Ne sachant que faire d’autre, le père de deux enfants a cherché du réconfort auprès d’amis.
« J’ai commencé à demander à mes amis de m’aider à subvenir aux besoins de ma famille », a-t-il déclaré. «J’avais l’impression d’approcher la fin de ma vie.»
Sa mère, qui vit au Royaume-Uni, a appelé, paniquée. “Tout ce que je pouvais faire, c’était lui dire de ne pas s’inquiéter”, a-t-il déclaré.
Finalement, les secours sont arrivés avant que les flammes n’éclatent.
Vers 17 heures, environ deux heures après que sa femme l’ait appelé pour l’avertir, les pompiers ont amené une échelle jusqu’à l’échafaudage devant sa fenêtre.
Li a demandé aux pompiers d’aller d’abord chercher ses voisins âgés et de les aider à franchir la petite fenêtre donnant sur l’échafaudage, le long de laquelle ils ont rampé jusqu’à atteindre l’échelle.
« Après que mes deux voisins aient été secourus, je suis resté seul dans l’appartement », se souvient-il.
“À ce moment-là, mes sentiments étaient très lourds parce que je savais que je devais quitter cette maison et qu’elle pourrait être engloutie par le feu. J’ai hésité, mais je n’avais pas le choix. Je devais m’enfuir.”
Alors qu’il descendait l’échelle, les pompiers lui ont crié de se couvrir la tête à cause des chutes de débris tout en l’aspergeant d’eau pour le protéger des flammes.
« L’eau froide a trempé tout mon corps et les sensations étaient bouleversantes, difficiles à décrire », a-t-il déclaré. “Mais j’ai eu beaucoup de chance.”
Des dizaines d’habitants des étages supérieurs des immeubles de 32 étages sont restés bloqués encore plus longtemps alors que les pompiers ont dû lutter contre une chaleur extrême pour effectuer des fouilles porte à porte. Li a déclaré qu’il n’avait emménagé au deuxième étage qu’en septembre et qu’il avait entendu dire que ses anciens voisins du 29e étage étaient tous morts dans l’incendie.

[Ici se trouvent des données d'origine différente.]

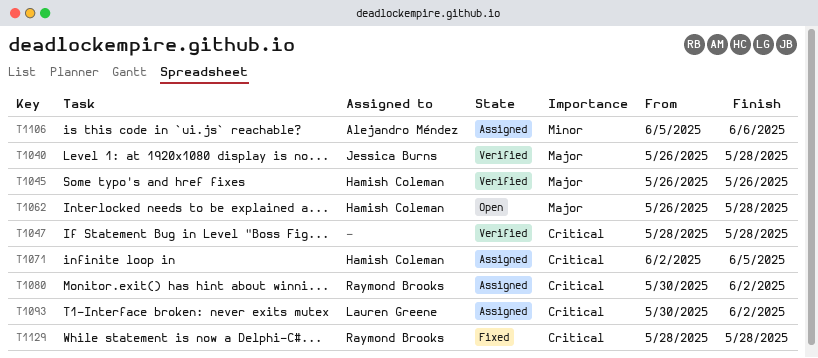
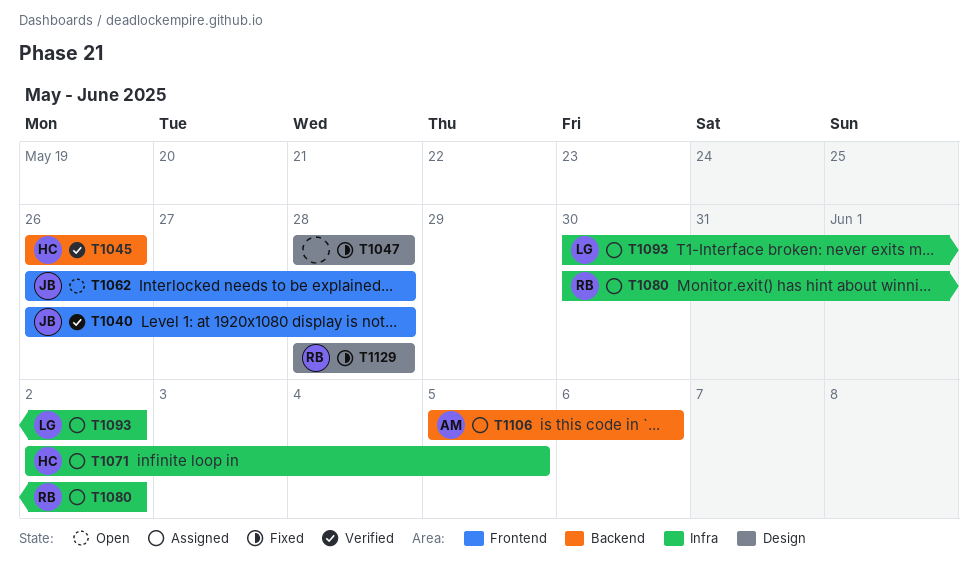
T1047, status: Verified -> Fixed
T1062, owner: Hamish Coleman -> Jessica Burns

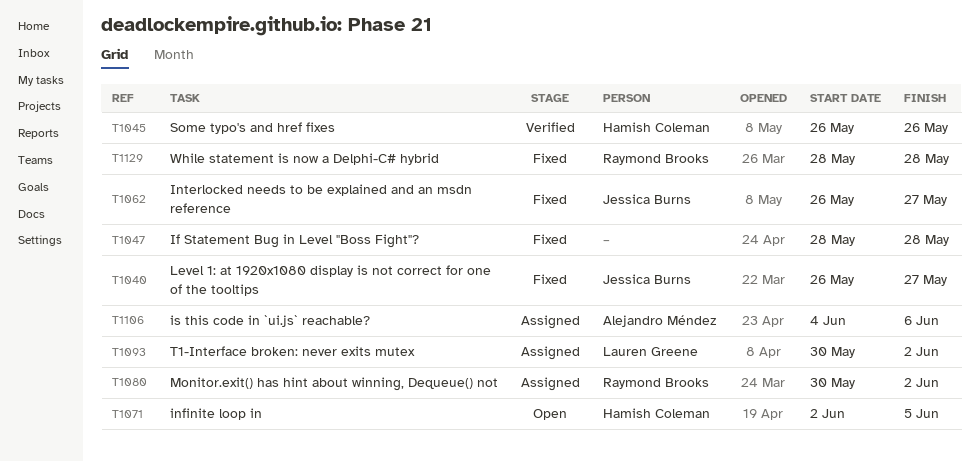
T1040, status: Verified -> Fixed
T1040, due: May 28 -> May 27
T1062, status: Open -> Fixed
T1062, due: May 28 -> May 27
T1071, status: Assigned -> Open
T1106, start: Jun 5 -> Jun 4

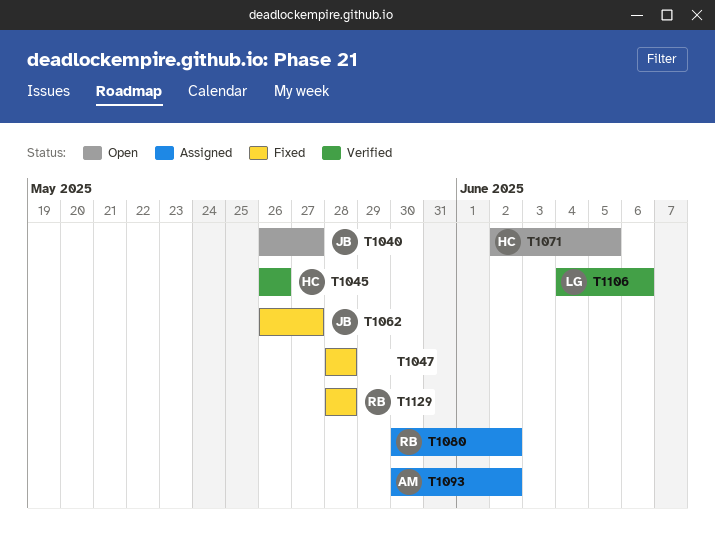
T1040, status: Fixed -> Open
T1093, owner: Lauren Greene -> Alejandro Méndez
T1106, status: Assigned -> Verified
T1106, owner: Alejandro Méndez -> Lauren Greene

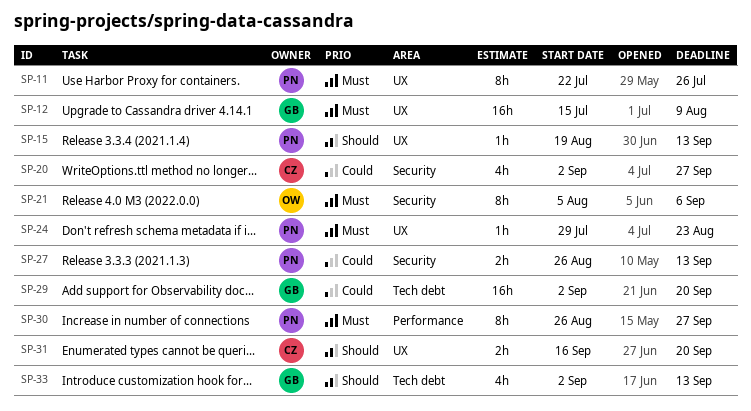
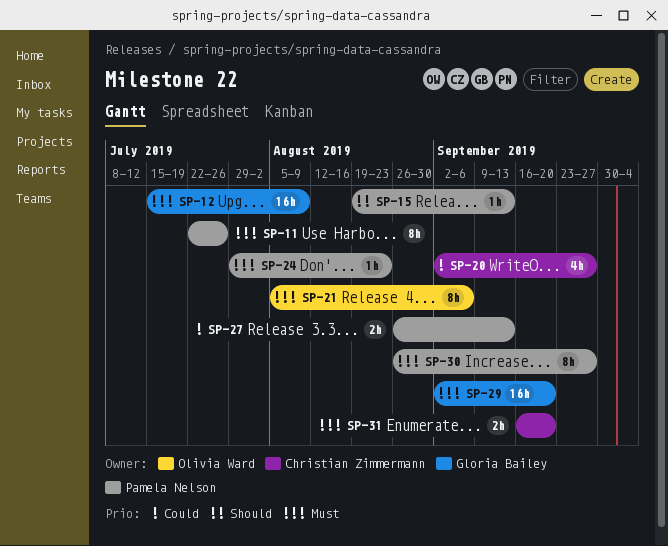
SP-29, priority: Could -> Must
SP-31, priority: Should -> Must
SP-33: present -> none

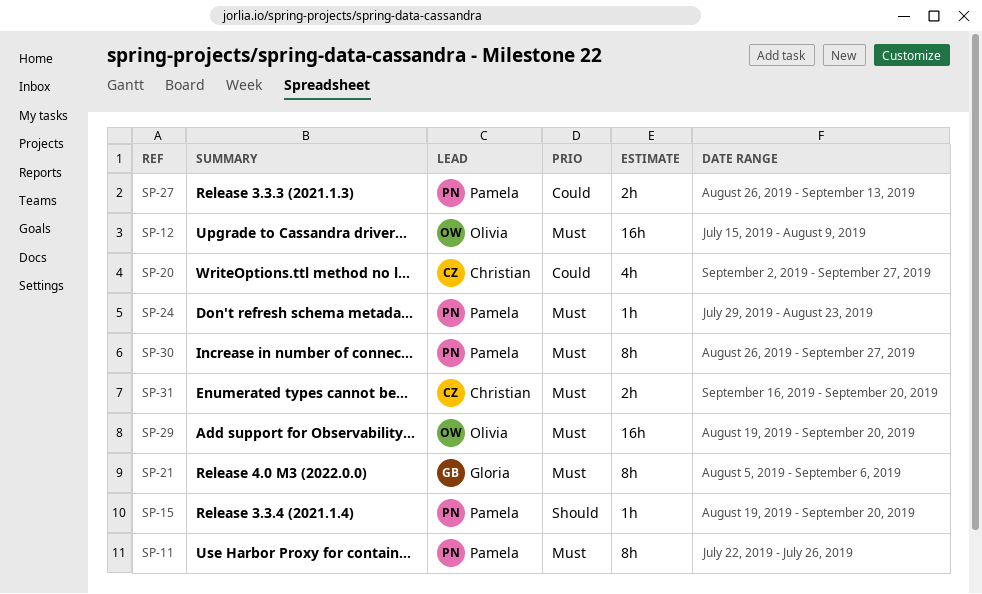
SP-12, owner: Gloria Bailey -> Olivia Ward
SP-15, due: Sep 13 -> Sep 20
SP-21, owner: Olivia Ward -> Gloria Bailey
SP-29, owner: Gloria Bailey -> Olivia Ward
SP-29, start: Sep 2 -> Aug 19

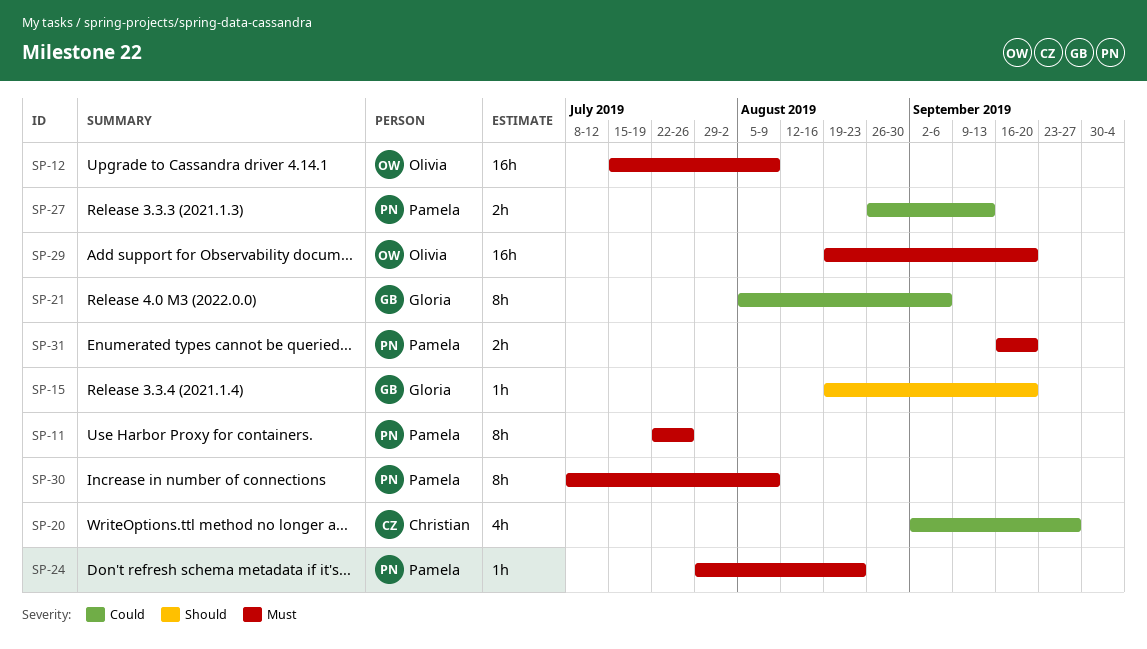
SP-15, owner: Pamela -> Gloria
SP-21, priority: Must -> Could
SP-30, start: Aug 26 -> Jul 8
SP-30, due: Sep 27 -> Aug 9
SP-31, owner: Christian -> Pamela

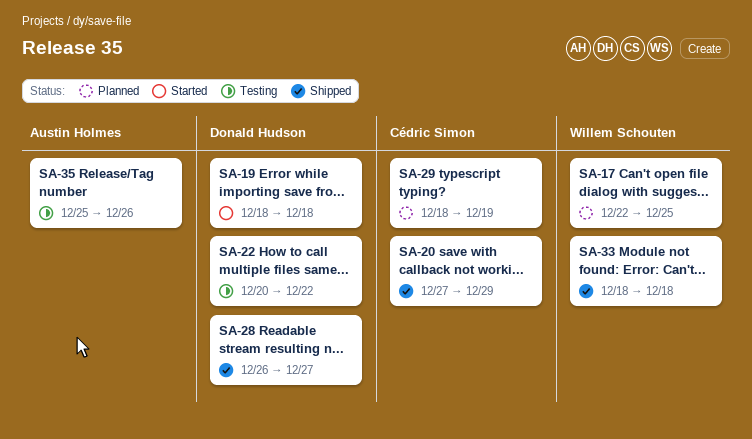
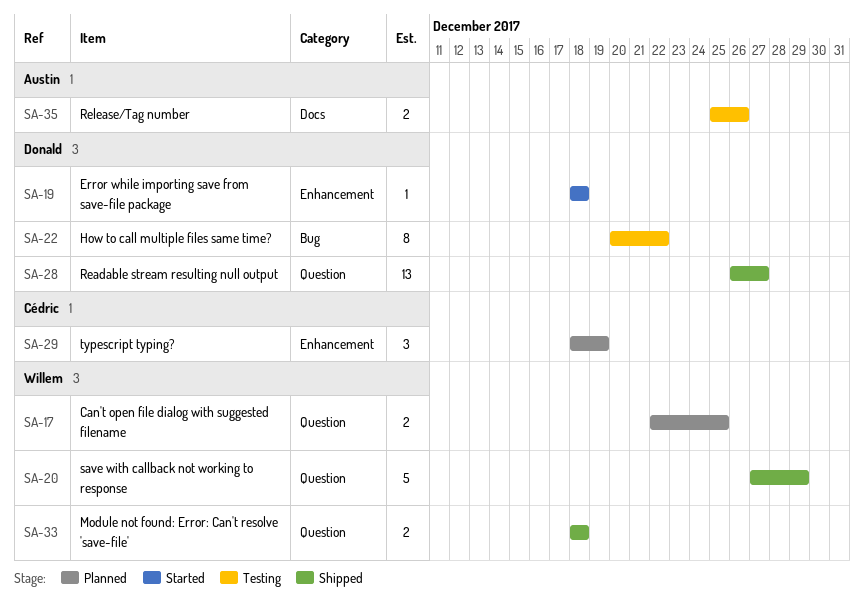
SA-20, owner: Cédric Simon -> Willem Schouten

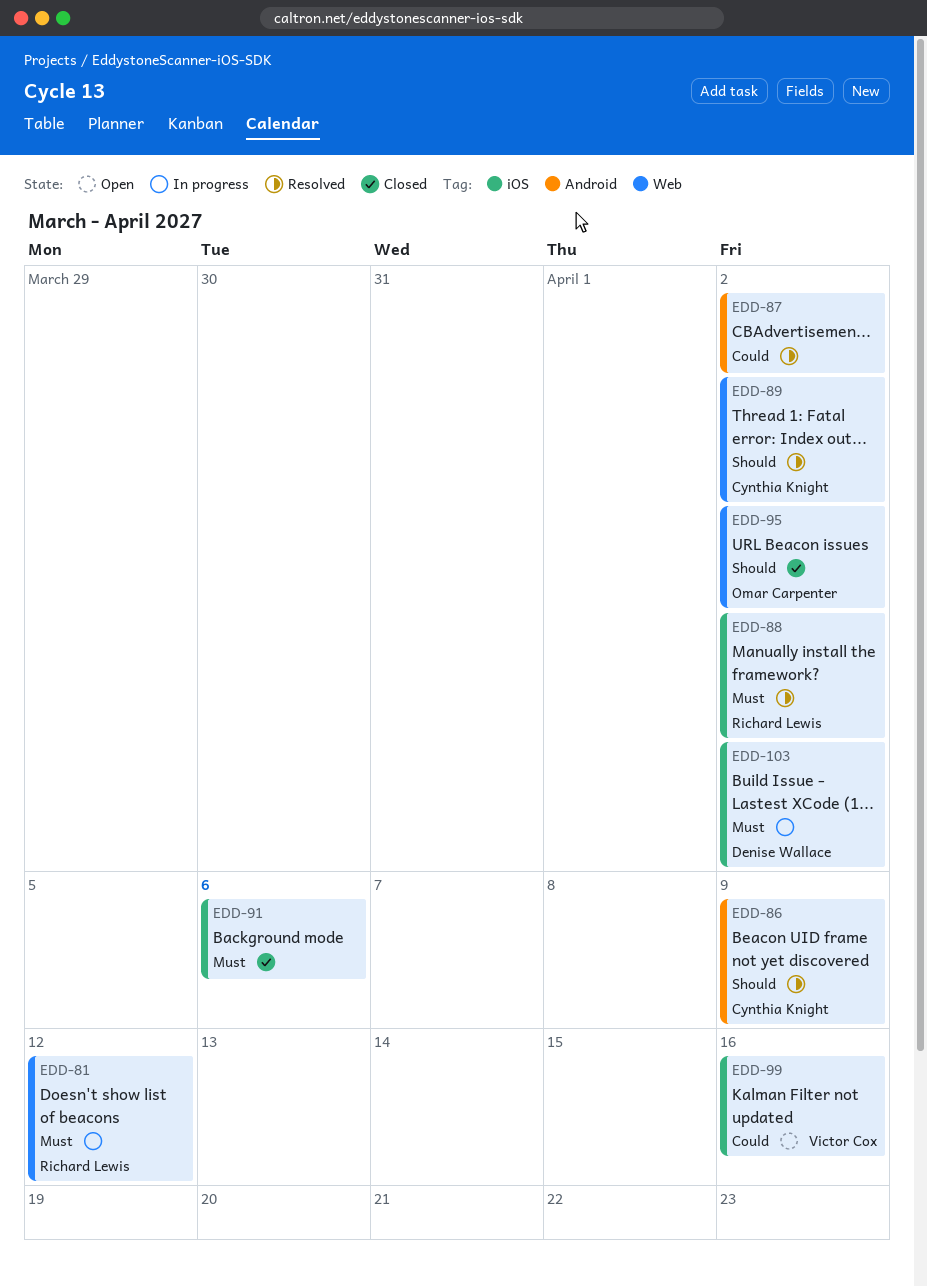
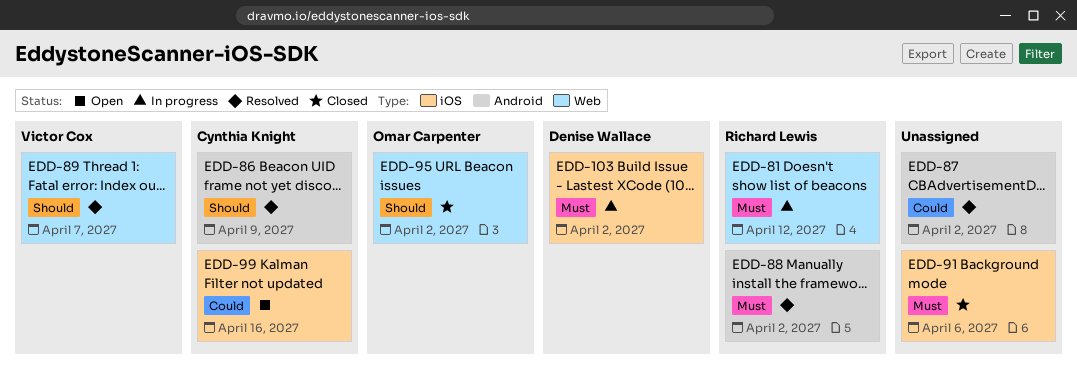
EDD-88, label: iOS -> Android
EDD-89, owner: Cynthia Knight -> Victor Cox
EDD-89, due: Apr 2 -> Apr 7
EDD-99, owner: Victor Cox -> Cynthia Knight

Réunion de famille émouvante
Environ deux heures après son sauvetage, lors de retrouvailles émouvantes, Li a finalement pu voir sa femme, son fils et sa fille, qui observaient l’incendie de l’extérieur.
“Ma femme a pleuré jusqu’à ce que ses larmes soient complètement sèches et qu’elle ne puisse plus pleurer”, a-t-il déclaré. “Ma fille s’est immédiatement précipitée vers moi, m’a serré dans ses bras et m’a dit : ‘Papa n’est pas mort, papa n’est pas mort.’ Mon fils était assis tranquillement à côté, très calme, mais les larmes coulaient sur son visage.
Comme Chan et son mari et la plupart des autres résidents du complexe d’appartements, Li se demande maintenant quelle est la prochaine étape pour lui et sa famille, malgré l’effusion de soutien qui lui est désormais offerte.
“Peu importe la quantité de fournitures données, elles sont de peu d’utilité – nous ne pouvons transporter que ce que nos deux mains peuvent contenir, même si on nous en donne davantage, nous n’avons aucun endroit où le mettre”, a-t-il déclaré samedi.
“Cependant, je suis très reconnaissant, les habitants de Hong Kong sont pleins de compassion, aidant constamment et faisant des dons généreux”, a-t-il déclaré. « Nous n’avons pas tout vu pour le moment, mais je vais regarder autour de moi et voir ce qui peut nous aider. »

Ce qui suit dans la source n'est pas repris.